Hi all,
I'm currently working on implementing ACLE extensions for ARM. There
are some memory barrier intrinsics, i.e.__dsb and __isb that require
the compiler not to reorder instructions around their corresponding
built-in intrinsics(__builtin_arm_dsb, __builtin_arm_isb), including
non-memory-access instructions.[1] This is currently not possible.
It is sometimes useful to prevent the compiler from reordering
memory-access instructions as well. The only way to do that in both
GCC and LLVM is using a in-line assembly hack:
asm volatile("" ::: "memory")
I propose adding two compiler scheduling barriers intrinsics to LLVM:
__schedule_barrier_memory and __schedule_barrier_full. The former only
prevents memory-access instructions reordering around the instruction
and the latter stops all. So that __isb, for example, can be
implemented something like:
inline void __isb() {
__schedule_barrier_full();
__builtin_arm_isb();
__schedule_barrier_full();
}
Given your examples are in C, I want to ask a clarification question. Are you proposing adding such intrinsics to the LLVM IR? Or to some runtime library? If the later, *specifically* which one? Or at the MachineInst layer?
I'm going to run under the assumption you're using C pseudo code for IR. If this is not the case, the rest of this will be off base.

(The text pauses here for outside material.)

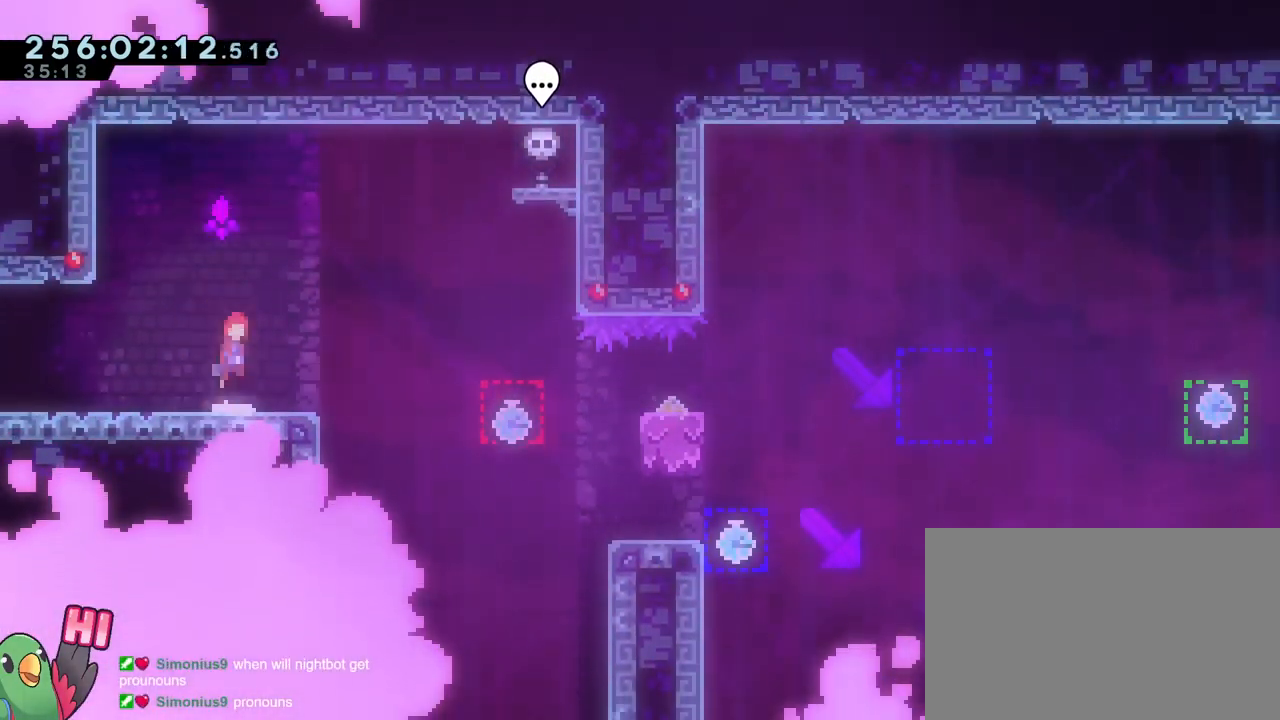
{"buttons": [], "left_stick": "center", "right_stick": "center", "events": [[17, "left_stick", "left"], [134, "B", "up"], [184, "left_stick", "center"], [201, "B", "down"], [267, "B", "up"]]}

I'm not familiar with the exact semantics of an "isb" barrier, but I think you should look at the existing fence IR instructions. These restrict memory reorderings in the IR. Depending on the platform, they may imply hardware barriers, but they always imply compiler barriers.
If all you want is a compiler barrier with the existing fence semantics w.r.t. reordering, we could consider extending fence with a "compiler only" (bikeshed needed!) attribute.
If you're describing a new memory ordering for existing fences, that would seem like a reasonable extension.
I'm not familiar with how we currently handle intrinsics for architecture specific memory barriers. Can anyone else comment on that? Is there a way to tag a particular intrinsic function as *also* being a full fence?
To implement these intrinsics, I think the best method is to add
target-independent pseudo-instructions with appropriate
properties(hasSideEffects for memory barrier and isTerminator for full
barrier) and a pseudo-instruction elimination pass after the
scheduling pass.
Why would your barrier need to be a basic block terminator? That doesn't parse for me. Could you explain?
What do people think of this idea?
I'm honestly unclear on what your problem is and what you're trying to propose. It make take a few rounds of conversation to clarify.
Philip